Task requirements: Drop every picture, then transcribe the remaining data exactly.

[Source material — start]

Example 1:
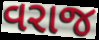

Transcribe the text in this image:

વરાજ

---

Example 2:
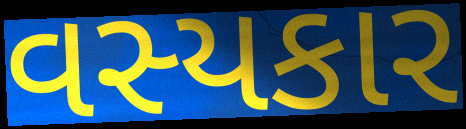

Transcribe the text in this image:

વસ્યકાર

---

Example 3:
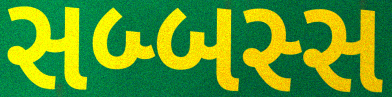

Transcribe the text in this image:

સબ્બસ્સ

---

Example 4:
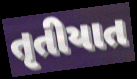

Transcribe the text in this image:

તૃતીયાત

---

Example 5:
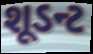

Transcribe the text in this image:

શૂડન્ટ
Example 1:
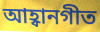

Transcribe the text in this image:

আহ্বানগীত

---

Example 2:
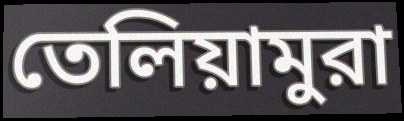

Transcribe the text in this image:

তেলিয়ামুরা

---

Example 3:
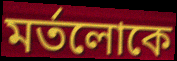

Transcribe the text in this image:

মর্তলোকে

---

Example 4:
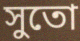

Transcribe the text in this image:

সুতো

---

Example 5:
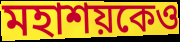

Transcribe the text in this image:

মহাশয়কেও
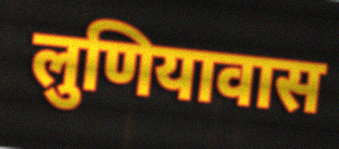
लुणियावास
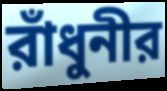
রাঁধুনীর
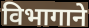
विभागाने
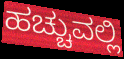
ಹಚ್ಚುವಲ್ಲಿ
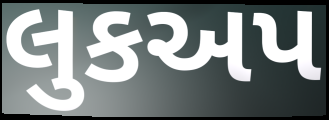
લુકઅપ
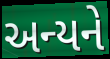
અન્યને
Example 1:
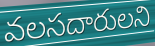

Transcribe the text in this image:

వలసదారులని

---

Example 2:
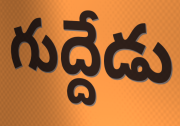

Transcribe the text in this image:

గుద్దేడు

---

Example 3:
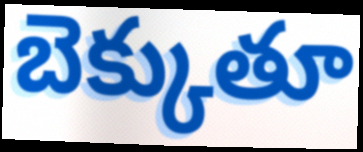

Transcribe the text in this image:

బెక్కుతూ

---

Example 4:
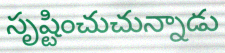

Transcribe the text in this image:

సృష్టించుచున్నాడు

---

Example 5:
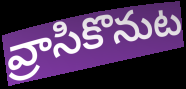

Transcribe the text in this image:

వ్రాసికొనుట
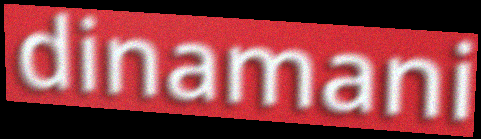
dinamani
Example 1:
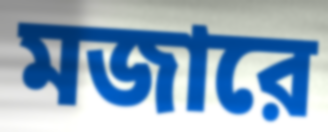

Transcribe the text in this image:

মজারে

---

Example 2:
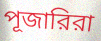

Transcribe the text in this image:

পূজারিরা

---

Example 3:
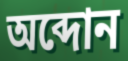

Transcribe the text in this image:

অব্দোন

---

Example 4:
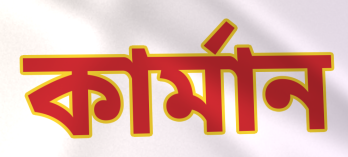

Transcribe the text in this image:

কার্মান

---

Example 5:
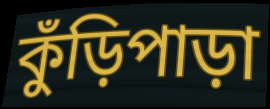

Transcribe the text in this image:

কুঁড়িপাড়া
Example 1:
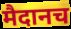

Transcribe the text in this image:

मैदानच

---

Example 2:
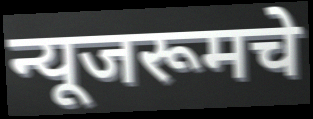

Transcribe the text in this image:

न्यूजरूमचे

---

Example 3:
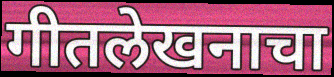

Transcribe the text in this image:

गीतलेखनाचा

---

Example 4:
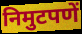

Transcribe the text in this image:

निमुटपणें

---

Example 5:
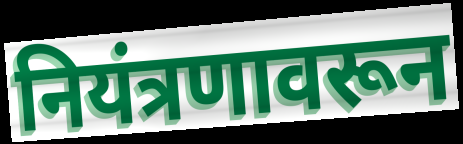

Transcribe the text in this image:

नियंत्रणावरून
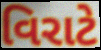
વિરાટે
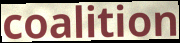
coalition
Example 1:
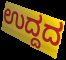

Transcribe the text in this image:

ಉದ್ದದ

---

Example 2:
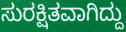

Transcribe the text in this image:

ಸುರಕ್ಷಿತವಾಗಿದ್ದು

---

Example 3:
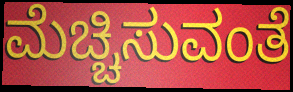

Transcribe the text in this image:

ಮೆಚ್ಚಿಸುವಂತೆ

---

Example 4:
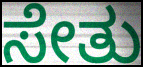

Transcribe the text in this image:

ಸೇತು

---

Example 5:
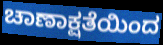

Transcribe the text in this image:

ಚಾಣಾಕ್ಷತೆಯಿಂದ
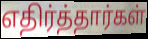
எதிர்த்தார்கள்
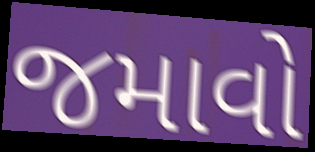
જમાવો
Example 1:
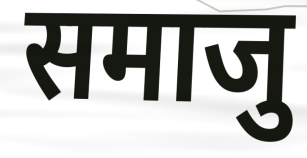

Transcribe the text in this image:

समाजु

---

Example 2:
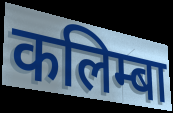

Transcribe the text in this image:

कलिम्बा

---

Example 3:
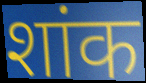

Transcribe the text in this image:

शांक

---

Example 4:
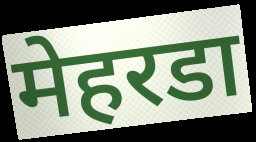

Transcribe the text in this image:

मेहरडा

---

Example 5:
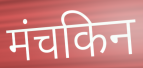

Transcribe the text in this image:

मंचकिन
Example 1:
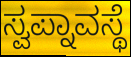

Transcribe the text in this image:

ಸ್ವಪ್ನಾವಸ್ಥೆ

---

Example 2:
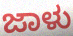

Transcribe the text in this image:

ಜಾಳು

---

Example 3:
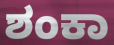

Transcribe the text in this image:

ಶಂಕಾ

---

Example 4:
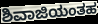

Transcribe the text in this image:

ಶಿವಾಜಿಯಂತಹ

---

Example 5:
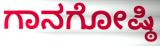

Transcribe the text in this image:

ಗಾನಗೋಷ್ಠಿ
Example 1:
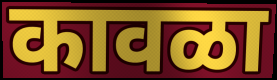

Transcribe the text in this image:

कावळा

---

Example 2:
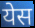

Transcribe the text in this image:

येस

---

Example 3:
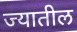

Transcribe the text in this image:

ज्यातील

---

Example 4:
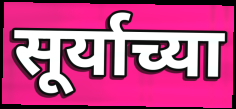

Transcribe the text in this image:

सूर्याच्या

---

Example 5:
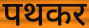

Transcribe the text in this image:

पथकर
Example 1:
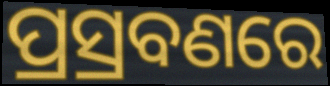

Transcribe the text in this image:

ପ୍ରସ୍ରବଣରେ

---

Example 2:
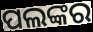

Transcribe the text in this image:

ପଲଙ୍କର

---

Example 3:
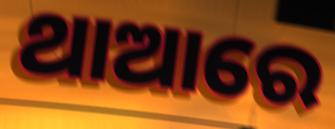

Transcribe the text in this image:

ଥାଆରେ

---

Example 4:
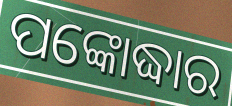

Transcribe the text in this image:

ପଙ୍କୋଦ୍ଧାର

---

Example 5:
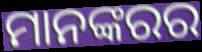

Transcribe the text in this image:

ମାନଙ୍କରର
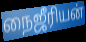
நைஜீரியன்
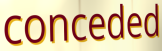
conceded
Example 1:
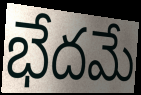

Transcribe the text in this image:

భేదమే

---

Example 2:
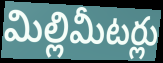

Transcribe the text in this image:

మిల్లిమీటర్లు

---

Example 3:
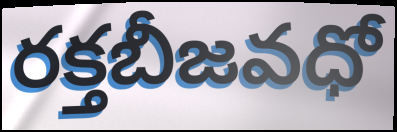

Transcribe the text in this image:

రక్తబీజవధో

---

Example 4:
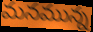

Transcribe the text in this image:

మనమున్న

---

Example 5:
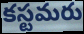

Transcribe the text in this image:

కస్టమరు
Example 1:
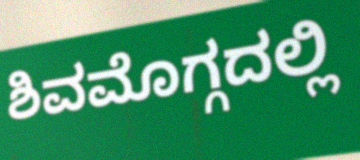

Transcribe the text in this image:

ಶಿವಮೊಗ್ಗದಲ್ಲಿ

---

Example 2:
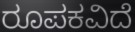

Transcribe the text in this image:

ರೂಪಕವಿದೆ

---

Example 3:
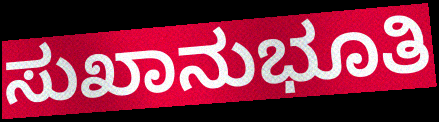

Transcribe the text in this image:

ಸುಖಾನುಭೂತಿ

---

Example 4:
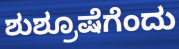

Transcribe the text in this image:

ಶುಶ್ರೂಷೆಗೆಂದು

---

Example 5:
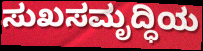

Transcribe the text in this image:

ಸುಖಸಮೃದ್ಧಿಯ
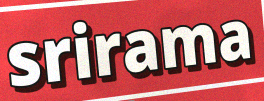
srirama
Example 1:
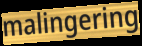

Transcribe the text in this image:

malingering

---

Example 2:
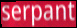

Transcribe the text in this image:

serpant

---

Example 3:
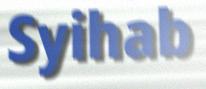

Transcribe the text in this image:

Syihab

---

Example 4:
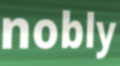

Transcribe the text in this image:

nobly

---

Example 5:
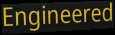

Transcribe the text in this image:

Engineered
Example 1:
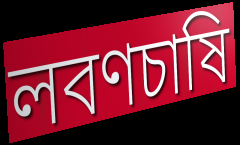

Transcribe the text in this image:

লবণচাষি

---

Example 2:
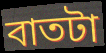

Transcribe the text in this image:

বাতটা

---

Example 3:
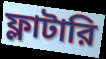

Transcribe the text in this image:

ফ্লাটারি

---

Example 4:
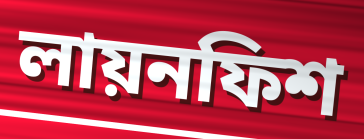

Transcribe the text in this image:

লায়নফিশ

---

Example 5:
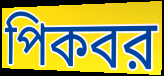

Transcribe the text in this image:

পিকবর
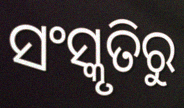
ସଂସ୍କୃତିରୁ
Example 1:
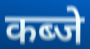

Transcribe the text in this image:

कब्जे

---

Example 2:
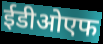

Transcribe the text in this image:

[Source material — finish]

Problem solution:
Example 1:

Transcribe the text in this image:

વરાજ

---

Example 2:

Transcribe the text in this image:

વસ્યકાર

---

Example 3:

Transcribe the text in this image:

સબ્બસ્સ

---

Example 4:

Transcribe the text in this image:

તૃતીયાત

---

Example 5:

Transcribe the text in this image:

શૂડન્ટ
Example 1:

Transcribe the text in this image:

আহ্বানগীত

---

Example 2:

Transcribe the text in this image:

তেলিয়ামুরা

---

Example 3:

Transcribe the text in this image:

মর্তলোকে

---

Example 4:

Transcribe the text in this image:

সুতো

---

Example 5:

Transcribe the text in this image:

মহাশয়কেও
लुणियावास
রাঁধুনীর
विभागाने
ಹಚ್ಚುವಲ್ಲಿ
લુકઅપ
અન્યને
Example 1:

Transcribe the text in this image:

వలసదారులని

---

Example 2:

Transcribe the text in this image:

గుద్దేడు

---

Example 3:

Transcribe the text in this image:

బెక్కుతూ

---

Example 4:

Transcribe the text in this image:

సృష్టించుచున్నాడు

---

Example 5:

Transcribe the text in this image:

వ్రాసికొనుట
dinamani
Example 1:

Transcribe the text in this image:

মজারে

---

Example 2:

Transcribe the text in this image:

পূজারিরা

---

Example 3:

Transcribe the text in this image:

অব্দোন

---

Example 4:

Transcribe the text in this image:

কার্মান

---

Example 5:

Transcribe the text in this image:

কুঁড়িপাড়া
Example 1:

Transcribe the text in this image:

मैदानच

---

Example 2:

Transcribe the text in this image:

न्यूजरूमचे

---

Example 3:

Transcribe the text in this image:

गीतलेखनाचा

---

Example 4:

Transcribe the text in this image:

निमुटपणें

---

Example 5:

Transcribe the text in this image:

नियंत्रणावरून
વિરાટે
coalition
Example 1:

Transcribe the text in this image:

ಉದ್ದದ

---

Example 2:

Transcribe the text in this image:

ಸುರಕ್ಷಿತವಾಗಿದ್ದು

---

Example 3:

Transcribe the text in this image:

ಮೆಚ್ಚಿಸುವಂತೆ

---

Example 4:

Transcribe the text in this image:

ಸೇತು

---

Example 5:

Transcribe the text in this image:

ಚಾಣಾಕ್ಷತೆಯಿಂದ
எதிர்த்தார்கள்
જમાવો
Example 1:

Transcribe the text in this image:

समाजु

---

Example 2:

Transcribe the text in this image:

कलिम्बा

---

Example 3:

Transcribe the text in this image:

शांक

---

Example 4:

Transcribe the text in this image:

मेहरडा

---

Example 5:

Transcribe the text in this image:

मंचकिन
Example 1:

Transcribe the text in this image:

ಸ್ವಪ್ನಾವಸ್ಥೆ

---

Example 2:

Transcribe the text in this image:

ಜಾಳು

---

Example 3:

Transcribe the text in this image:

ಶಂಕಾ

---

Example 4:

Transcribe the text in this image:

ಶಿವಾಜಿಯಂತಹ

---

Example 5:

Transcribe the text in this image:

ಗಾನಗೋಷ್ಠಿ
Example 1:

Transcribe the text in this image:

कावळा

---

Example 2:

Transcribe the text in this image:

येस

---

Example 3:

Transcribe the text in this image:

ज्यातील

---

Example 4:

Transcribe the text in this image:

सूर्याच्या

---

Example 5:

Transcribe the text in this image:

पथकर
Example 1:

Transcribe the text in this image:

ପ୍ରସ୍ରବଣରେ

---

Example 2:

Transcribe the text in this image:

ପଲଙ୍କର

---

Example 3:

Transcribe the text in this image:

ଥାଆରେ

---

Example 4:

Transcribe the text in this image:

ପଙ୍କୋଦ୍ଧାର

---

Example 5:

Transcribe the text in this image:

ମାନଙ୍କରର
நைஜீரியன்
conceded
Example 1:

Transcribe the text in this image:

భేదమే

---

Example 2:

Transcribe the text in this image:

మిల్లిమీటర్లు

---

Example 3:

Transcribe the text in this image:

రక్తబీజవధో

---

Example 4:

Transcribe the text in this image:

మనమున్న

---

Example 5:

Transcribe the text in this image:

కస్టమరు
Example 1:

Transcribe the text in this image:

ಶಿವಮೊಗ್ಗದಲ್ಲಿ

---

Example 2:

Transcribe the text in this image:

ರೂಪಕವಿದೆ

---

Example 3:

Transcribe the text in this image:

ಸುಖಾನುಭೂತಿ

---

Example 4:

Transcribe the text in this image:

ಶುಶ್ರೂಷೆಗೆಂದು

---

Example 5:

Transcribe the text in this image:

ಸುಖಸಮೃದ್ಧಿಯ
srirama
Example 1:

Transcribe the text in this image:

malingering

---

Example 2:

Transcribe the text in this image:

serpant

---

Example 3:

Transcribe the text in this image:

Syihab

---

Example 4:

Transcribe the text in this image:

nobly

---

Example 5:

Transcribe the text in this image:

Engineered
Example 1:

Transcribe the text in this image:

লবণচাষি

---

Example 2:

Transcribe the text in this image:

বাতটা

---

Example 3:

Transcribe the text in this image:

ফ্লাটারি

---

Example 4:

Transcribe the text in this image:

লায়নফিশ

---

Example 5:

Transcribe the text in this image:

পিকবর
ସଂସ୍କୃତିରୁ
Example 1:

Transcribe the text in this image:

कब्जे

---

Example 2:

Transcribe the text in this image:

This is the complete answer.